Carrió salvó a Schiaretti de un martes negro
No está medido si el huracán Carrió terminará perjudicando las chances electorales de Negri y Juez, pero lo concreto es que la patinada verbal de la diputada generó alivio en el Centro Cívico.
Mario Negri y Luis Juez habían diagramado un plan que era una especie de bala de plata para el último tramo de la campaña: poner en el centro de la escena una denuncia que involucra al candidato a segunda autoridad de la provincia, Manuel Calvo, y que Elisa Carrió llegara para sacudir la modorra de un tiempo electoral que venía apacible para el gobernador Juan Schiaretti, en su ambición reeleccionista.
La idea era intentar generar un martes negro para el oficialismo provincial.
Ese día, a primera hora, Negri y Juez concurrieron a Tribunales II –rodeados de periodistas– para pedir que se agilizara la denuncia que el abogado Marcelo Touriño presentó contra Calvo, influyente funcionario schiarettista y candidato a vicegobernador.
El segundo acto fue el martes por la tarde, cuando Carrió se asomó a la campaña cordobesa en Cruz del Eje.

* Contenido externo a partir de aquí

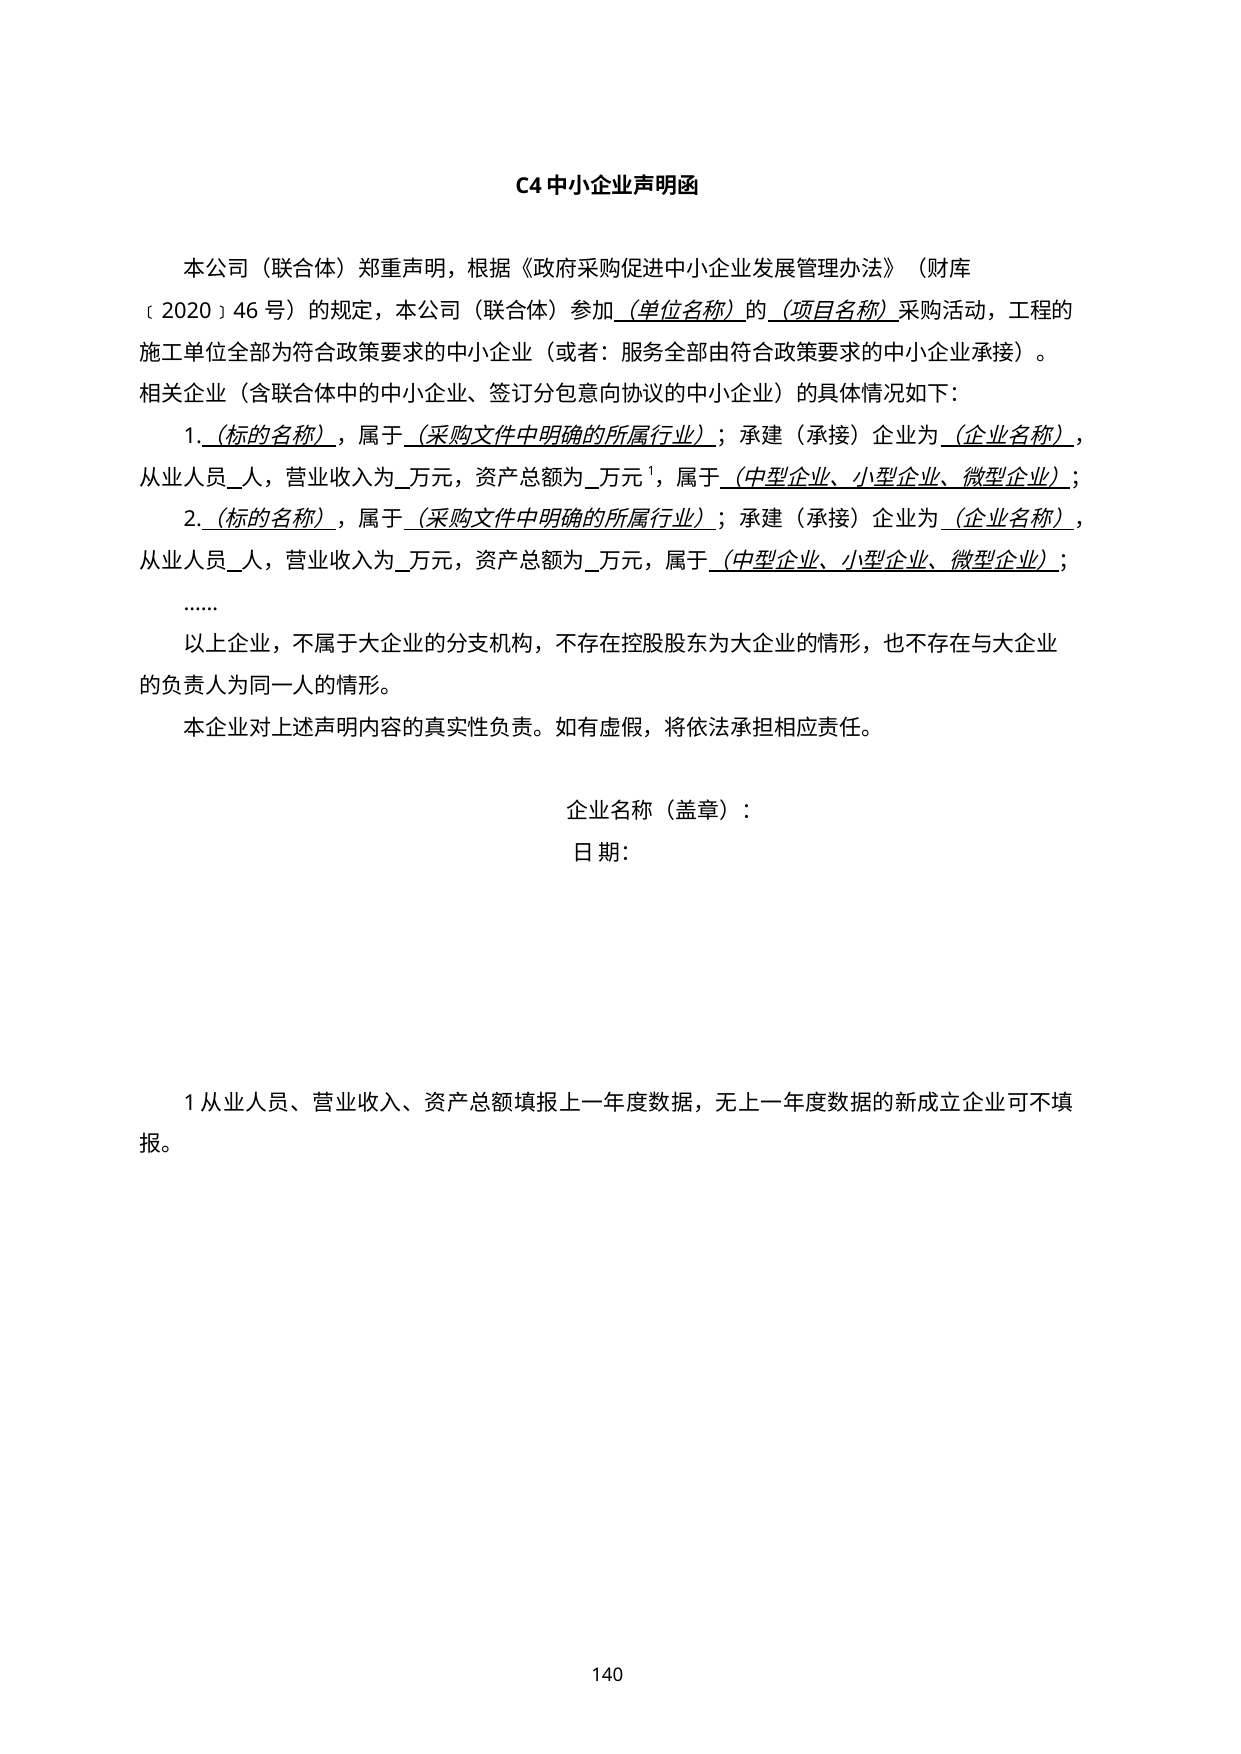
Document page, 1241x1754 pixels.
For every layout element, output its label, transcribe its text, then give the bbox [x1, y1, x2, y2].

text 日 期： [139, 827, 1075, 868]
text 本企业对上述声明内容的真实性负责。如有虚假，将依法承担相应责任。 [139, 702, 1075, 743]
text 企业名称（盖章）： [139, 785, 1075, 827]
text 本公司（联合体）郑重声明，根据《政府采购促进中小企业发展管理办法》（财库﹝2020﹞46 号）的规定，本公司（联合体）参加（单位名称）的（项目名称）采购活动，工程的施工单位全部为符合政策要求的中小企业（或者：服务全部由符合政策要求的中小企业承接）。相关企业（含联合体中的中小企业、签订分包意向协议的中小企业）的具体情况如下： [139, 243, 1075, 410]
text 1.（标的名称），属于（采购文件中明确的所属行业）；承建（承接）企业为（企业名称），从业人员 人，营业收入为 万元，资产总额为 万元1，属于（中型企业、小型企业、微型企业）； [139, 410, 1075, 493]
text …… [139, 577, 1075, 618]
text C4中小企业声明函 [139, 160, 1075, 202]
text 以上企业，不属于大企业的分支机构，不存在控股股东为大企业的情形，也不存在与大企业的负责人为同一人的情形。 [139, 618, 1075, 702]
text 1从业人员、营业收入、资产总额填报上一年度数据，无上一年度数据的新成立企业可不填报。 [139, 1077, 1075, 1160]
text 2.（标的名称），属于（采购文件中明确的所属行业）；承建（承接）企业为（企业名称），从业人员 人，营业收入为 万元，资产总额为 万元，属于（中型企业、小型企业、微型企业）； [139, 493, 1075, 577]
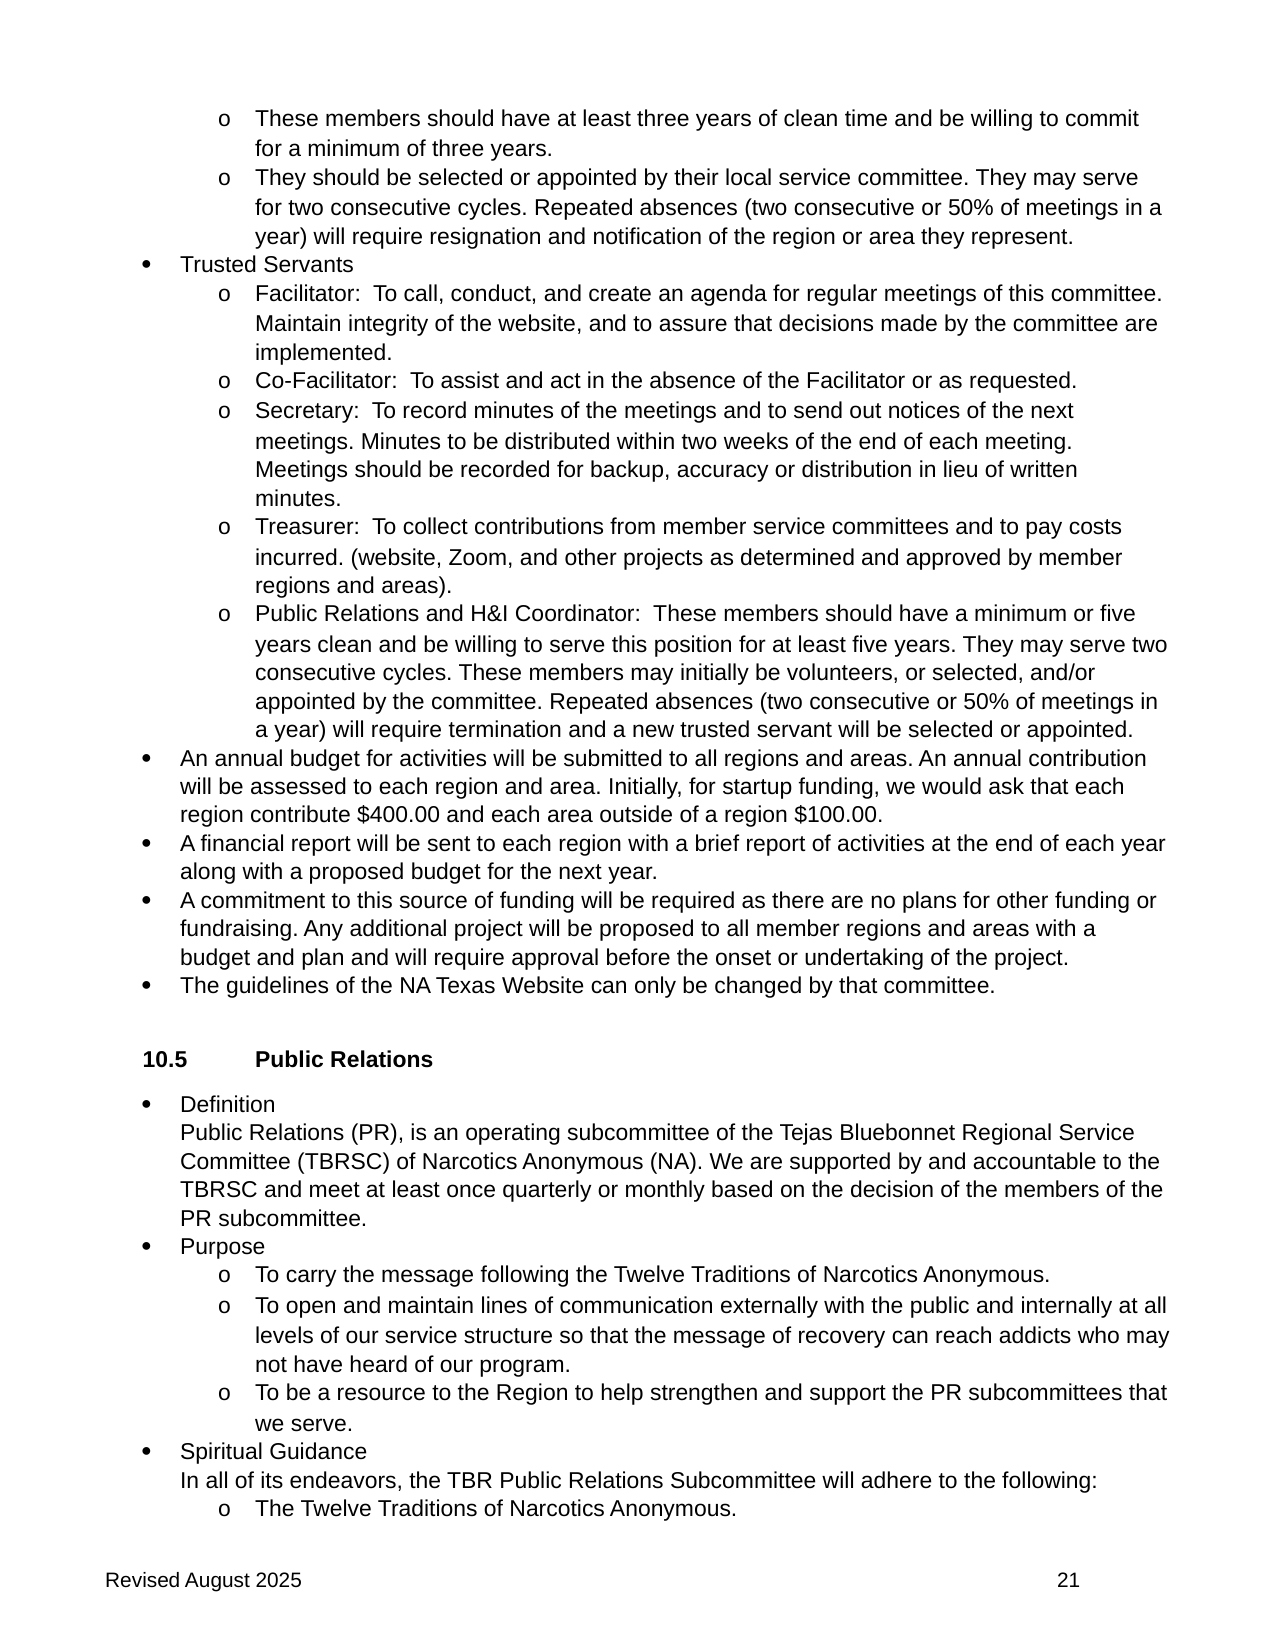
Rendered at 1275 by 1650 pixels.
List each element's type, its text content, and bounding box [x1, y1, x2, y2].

list Secretary: To record minutes of the meetings and to send out notices of the next meetings. Minutes to be distributed within two weeks of the end of each meeting. Meetings should be recorded for backup, accuracy or distribution in lieu of written minutes. [217, 397, 1170, 511]
list Co-Facilitator: To assist and act in the absence of the Facilitator or as requested. [217, 367, 1170, 395]
list A commitment to this source of funding will be required as there are no plans for other funding or fundraising. Any additional project will be proposed to all member regions and areas with a budget and plan and will require approval before the onset or undertaking of the project. [142, 887, 1170, 970]
list levels of our service structure so that the message of recovery can reach addicts who may not have heard of our program. [255, 1322, 1170, 1377]
text 10.5 Public Relations [105, 1046, 1170, 1072]
list To carry the message following the Twelve Traditions of Narcotics Anonymous. [217, 1261, 1170, 1290]
list They should be selected or appointed by their local service committee. They may serve for two consecutive cycles. Repeated absences (two consecutive or 50% of meetings in a year) will require resignation and notification of the region or area they represent. [217, 164, 1170, 249]
list Public Relations and H&I Coordinator: These members should have a minimum or five years clean and be willing to serve this position for at least five years. They may serve two consecutive cycles. These members may initially be volunteers, or selected, and/or appointed by the committee. Repeated absences (two consecutive or 50% of meetings in a year) will require termination and a new trusted servant will be selected or appointed. [217, 600, 1170, 742]
list To open and maintain lines of communication externally with the public and internally at all [217, 1292, 1170, 1320]
list Facilitator: To call, conduct, and create an agenda for regular meetings of this committee. Maintain integrity of the website, and to assure that decisions made by the committee are implemented. [217, 279, 1170, 365]
list A financial report will be sent to each region with a brief report of activities at the end of each year along with a proposed budget for the next year. [142, 830, 1170, 885]
list The guidelines of the NA Texas Website can only be changed by that committee. [142, 972, 1170, 998]
list These members should have at least three years of clean time and be willing to commit for a minimum of three years. [217, 105, 1170, 162]
list Trusted Servants [142, 251, 1170, 277]
list Spiritual Guidance [142, 1438, 1170, 1464]
list PR subcommittee. [180, 1204, 1170, 1231]
list Purpose [142, 1233, 1170, 1259]
list Definition [142, 1091, 1170, 1117]
list To be a resource to the Region to help strengthen and support the PR subcommittees that we serve. [217, 1379, 1170, 1436]
list Committee (TBRSC) of Narcotics Anonymous (NA). We are supported by and accountable to the [180, 1148, 1170, 1174]
list Treasurer: To collect contributions from member service committees and to pay costs incurred. (website, Zoom, and other projects as determined and approved by member regions and areas). [217, 513, 1170, 598]
list The Twelve Traditions of Narcotics Anonymous. [217, 1495, 1170, 1523]
list TBRSC and meet at least once quarterly or monthly based on the decision of the members of the [180, 1176, 1170, 1202]
list An annual budget for activities will be submitted to all regions and areas. An annual contribution will be assessed to each region and area. Initially, for startup funding, we would ask that each region contribute $400.00 and each area outside of a region $100.00. [142, 744, 1170, 828]
list Public Relations (PR), is an operating subcommittee of the Tejas Bluebonnet Regional Service [180, 1119, 1170, 1146]
list In all of its endeavors, the TBR Public Relations Subcommittee will adhere to the following: [180, 1467, 1170, 1493]
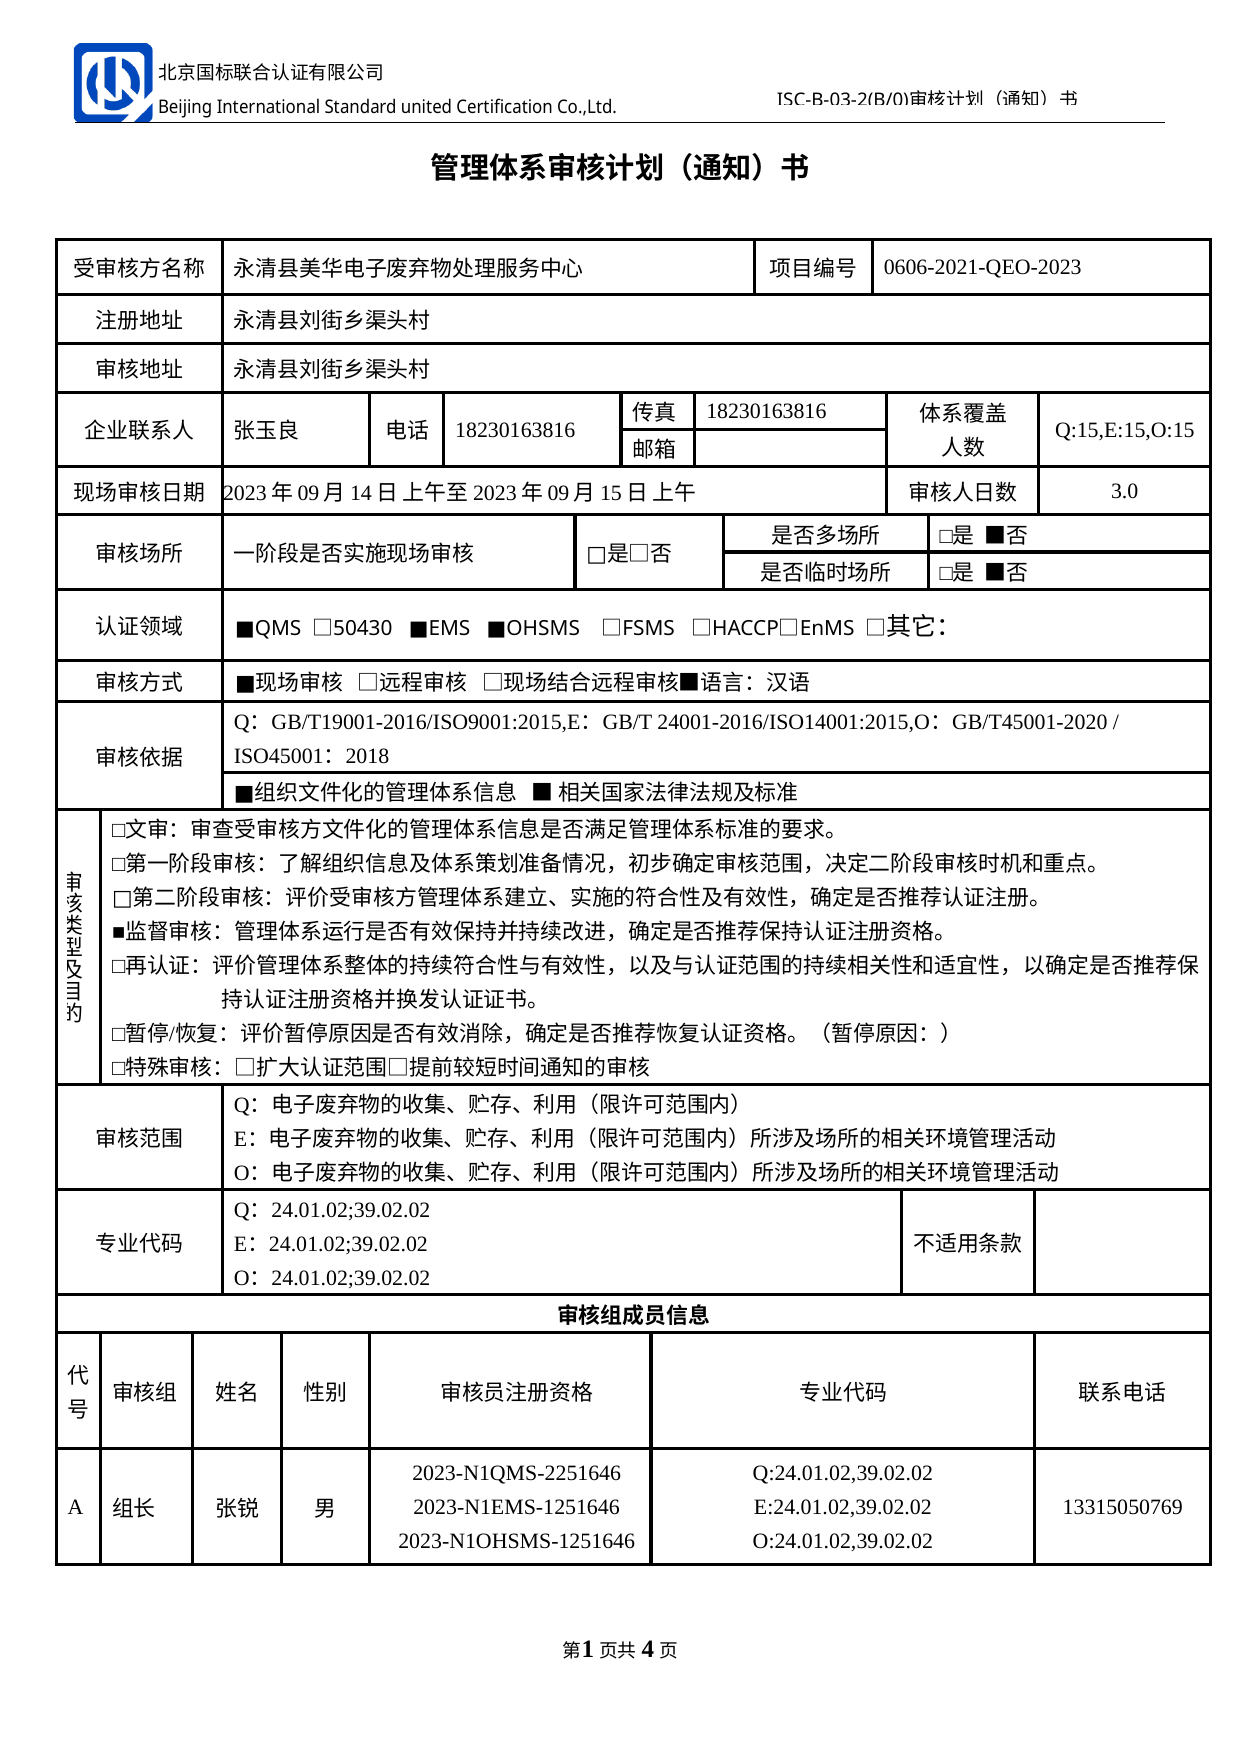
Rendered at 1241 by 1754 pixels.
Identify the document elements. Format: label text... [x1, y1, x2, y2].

table_cell 认证领域 [58, 591, 221, 658]
table_cell 审核范围 [58, 1086, 221, 1188]
table_cell 审核场所 [58, 516, 221, 587]
table_cell 不适用条款 [903, 1191, 1033, 1293]
table_cell 审核员注册资格 [371, 1334, 649, 1447]
table_header 受审核方名称 [58, 241, 221, 293]
table_cell □是 ■否 [930, 554, 1209, 587]
table_cell [1036, 1191, 1209, 1293]
table_cell Q：电子废弃物的收集、贮存、利用（限许可范围内） E：电子废弃物的收集、贮存、利用（限许可范围内）所涉及场所的相关环境管理活动 O：电子废弃物的收集、贮存、利用（限许可范围内）所涉及场所的相关环境管理活动 [224, 1086, 1209, 1188]
table_cell ■组织文件化的管理体系信息 ■ 相关国家法律法规及标准 [224, 774, 1209, 808]
table_cell 注册地址 [58, 296, 221, 342]
table_cell 企业联系人 [58, 394, 221, 465]
table_cell 是否多场所 [725, 516, 927, 550]
table_cell 联系电话 [1036, 1334, 1209, 1447]
table_cell □是□否 [577, 516, 722, 587]
table_cell A [58, 1450, 99, 1563]
table_cell 审核组成员信息 [58, 1296, 1209, 1331]
table_header 0606-2021-QEO-2023 [874, 241, 1209, 293]
table_cell 审核方式 [58, 662, 221, 700]
table_cell 审核类型及目的 [58, 811, 99, 1083]
table_cell 张玉良 [224, 394, 368, 465]
table_cell 2023年09月14日 上午至2023年09月15日 上午 [224, 468, 885, 513]
table_cell 3.0 [1040, 468, 1209, 513]
table_cell 性别 [283, 1334, 368, 1447]
table_cell ■QMS □50430 ■EMS ■OHSMS □FSMS □HACCP□EnMS □其它： [224, 591, 1209, 658]
table_cell 18230163816 [445, 394, 619, 465]
table_cell ■现场审核 □远程审核 □现场结合远程审核■语言：汉语 [224, 662, 1209, 700]
table_cell 审核人日数 [888, 468, 1037, 513]
text 管理体系审核计划（通知）书 [75, 131, 1165, 199]
picture [73, 43, 153, 123]
table_cell 18230163816 [696, 394, 885, 428]
table_header 项目编号 [756, 241, 871, 293]
table_cell 永清县刘街乡渠头村 [224, 345, 1209, 391]
table_cell 2023-N1QMS-2251646 2023-N1EMS-1251646 2023-N1OHSMS-1251646 [371, 1450, 649, 1563]
table_cell 永清县刘街乡渠头村 [224, 296, 1209, 342]
table_cell 现场审核日期 [58, 468, 221, 513]
table_header 永清县美华电子废弃物处理服务中心 [224, 241, 753, 293]
table_cell Q：24.01.02;39.02.02 E：24.01.02;39.02.02 O：24.01.02;39.02.02 [224, 1191, 900, 1293]
table_cell 一阶段是否实施现场审核 [224, 516, 573, 587]
table_cell 电话 [371, 394, 442, 465]
table_cell □文审：审查受审核方文件化的管理体系信息是否满足管理体系标准的要求。 □第一阶段审核：了解组织信息及体系策划准备情况，初步确定审核范围，决定二阶段审核时机和重点。 □第二阶段审核：评价受审核方管理体系建立、实施的符合性及有效性，确定是否推荐认证注册。 ■监督审核：管理体系运行是否有效保持并持续改进，确定是否推荐保持认证注册资格。 □再认证：评价管理体系整体的持续符合性与有效性，以及与认证范围的持续相关性和适宜性，以确定是否推荐保持认证注册资格并换发认证证书。 □暂停/恢复：评价暂停原因是否有效消除，确定是否推荐恢复认证资格。（暂停原因：） □特殊审核：□扩大认证范围□提前较短时间通知的审核 [102, 811, 1209, 1083]
table_cell 代号 [58, 1334, 99, 1447]
table_cell 姓名 [194, 1334, 280, 1447]
table_cell 是否临时场所 [725, 554, 927, 587]
table_cell 13315050769 [1036, 1450, 1209, 1563]
table_cell 体系覆盖 人数 [888, 394, 1037, 465]
table_cell Q:24.01.02,39.02.02 E:24.01.02,39.02.02 O:24.01.02,39.02.02 [653, 1450, 1033, 1563]
table_cell Q:15,E:15,O:15 [1040, 394, 1209, 465]
table_cell 审核组 [102, 1334, 191, 1447]
table_cell [696, 431, 885, 465]
table_cell 专业代码 [653, 1334, 1033, 1447]
table_cell 传真 [623, 394, 693, 428]
table_cell 男 [283, 1450, 368, 1563]
table_cell 邮箱 [623, 431, 693, 465]
table_cell 组长 [102, 1450, 191, 1563]
table_cell 专业代码 [58, 1191, 221, 1293]
table_cell 张锐 [194, 1450, 280, 1563]
table_cell Q：GB/T19001-2016/ISO9001:2015,E：GB/T 24001-2016/ISO14001:2015,O：GB/T45001-2020 / ISO45001：2018 [224, 703, 1209, 771]
table_cell 审核依据 [58, 703, 221, 808]
table_cell 审核地址 [58, 345, 221, 391]
table_cell □是 ■否 [930, 516, 1209, 550]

En el norte cordobés se acabó la planificación. Era esperable que la diputada nacional arremetiera contra el Gobierno provincial, pero se sabe –como ella misma admitió– que Carrió es inmanejable, y lo que podía ser un envión para los candidatos de Córdoba Cambia se convirtió en un chaleco de plomo.
Su desafortunada frase “Gracias a Dios que se murió De la Sota” sacó de la agenda la discusión por el flagelo del narcotráfico. También las repercusiones por la denuncia en contra de Calvo.
Verborrágica como es habitual, Carrió llegó a Córdoba con el inocultable objetivo de ligar a las gestiones peronistas con el tráfico de drogas.
No era algo nuevo en su discurso disruptivo. Un día antes, había hecho lo mismo en Santa Fe, cuando acusó al candidato a gobernador socialista, el exmandatario Antonio Bonfatti, de tener vínculos con Los Monos.
En Córdoba no hay una banda narco tan conocida como la rosarina, pero Carrió vino para apuntarle al Centro Cívico.
Pero el plan de posicionamiento de Negri y Juez tenía otro acto. Estaba previsto que ayer llegara a Córdoba la gobernadora bonaerense, María Eugenia Vidal, la dirigente nacional con mejor imagen en la provincia, incluso sobre Mauricio Macri y sobre Cristina Fernández.
La mandataria desistió de viajar, presionada por la volatilidad del dólar. Consideró inadecuado mostrarse en campaña cuando buena parte del empresariado le reclama que sea candidata a presidenta, en lugar de Macri.
Algunos opositores cercanos a los dos principales postulantes de la alianza Córdoba Cambia hasta se envalentonaron para hablar de una “tormenta perfecta” que se abatiría sobre el PJ cordobés en el último tramo de campaña.
No está medido si el huracán Carrió terminará perjudicando las chances electorales de Negri y Juez, pero lo concreto es que la patinada verbal de la diputada generó alivio en el Centro Cívico.
También en el municipio capitalino. Ramón Mestre vio la oportunidad de llevar agua para su molino en su pulseada personal contra Negri y la Casa Rosada.
El intendente habló del cajón de Herminio Iglesias, en referencia al dirigente bonaerense que, con la quema de un ataúd con la bandera radical, le dio un empujón a Raúl Alfonsín en el tramo final de la compulsa electoral de 1983.
En campaña, todo vale. Algunos sobrevaloraron la presencia de Carrió, y el PJ trató de magnificar lo que fue un exabrupto verbal.
Todo en un contexto en el cual Schiaretti cree que está encaminada su reelección y también un posible triunfo del PJ en la Capital. El gobernador no habla, no debate y su plan es mostrar obras y no discutir propuestas con sus rivales.
Puede ser una buena estrategia electoral para alguien que se siente ganador, pero pobre desde lo institucional.
Quedan 12 días de campaña y, hasta hora, lo más relevante fue la pifiada de Carrió.